- WHAT IS EXPECTED
Word for word, copy the line containing "X139000000Y-75155000D02*" and each line after it in the records below, ending with the last line.

- DATA SUPPLIED

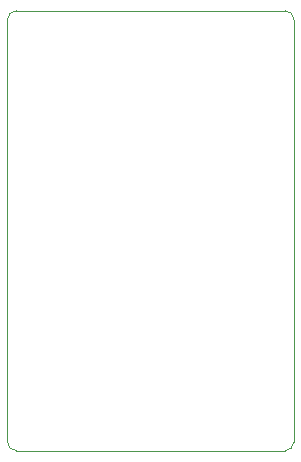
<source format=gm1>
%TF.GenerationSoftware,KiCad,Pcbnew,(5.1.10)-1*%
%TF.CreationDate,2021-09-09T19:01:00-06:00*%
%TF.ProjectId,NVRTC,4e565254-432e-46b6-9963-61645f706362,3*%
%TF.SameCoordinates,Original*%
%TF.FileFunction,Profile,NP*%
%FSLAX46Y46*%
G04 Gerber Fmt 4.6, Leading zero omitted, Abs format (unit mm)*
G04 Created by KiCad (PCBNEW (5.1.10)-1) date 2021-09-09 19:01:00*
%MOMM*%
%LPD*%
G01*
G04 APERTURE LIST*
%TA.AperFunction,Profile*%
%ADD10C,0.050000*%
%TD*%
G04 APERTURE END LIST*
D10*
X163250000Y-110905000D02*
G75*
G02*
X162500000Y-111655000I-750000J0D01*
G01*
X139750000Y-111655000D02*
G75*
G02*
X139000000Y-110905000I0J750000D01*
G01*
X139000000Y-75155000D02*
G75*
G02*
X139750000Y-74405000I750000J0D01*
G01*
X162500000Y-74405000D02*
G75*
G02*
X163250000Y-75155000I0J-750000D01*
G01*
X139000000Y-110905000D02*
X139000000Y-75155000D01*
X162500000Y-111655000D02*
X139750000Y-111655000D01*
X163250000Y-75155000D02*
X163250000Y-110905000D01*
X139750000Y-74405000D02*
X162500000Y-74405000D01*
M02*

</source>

- SOLUTION FOR THIS PROBLEM
X139000000Y-75155000D02*
G75*
G02*
X139750000Y-74405000I750000J0D01*
G01*
X162500000Y-74405000D02*
G75*
G02*
X163250000Y-75155000I0J-750000D01*
G01*
X139000000Y-110905000D02*
X139000000Y-75155000D01*
X162500000Y-111655000D02*
X139750000Y-111655000D01*
X163250000Y-75155000D02*
X163250000Y-110905000D01*
X139750000Y-74405000D02*
X162500000Y-74405000D01*
M02*

</source>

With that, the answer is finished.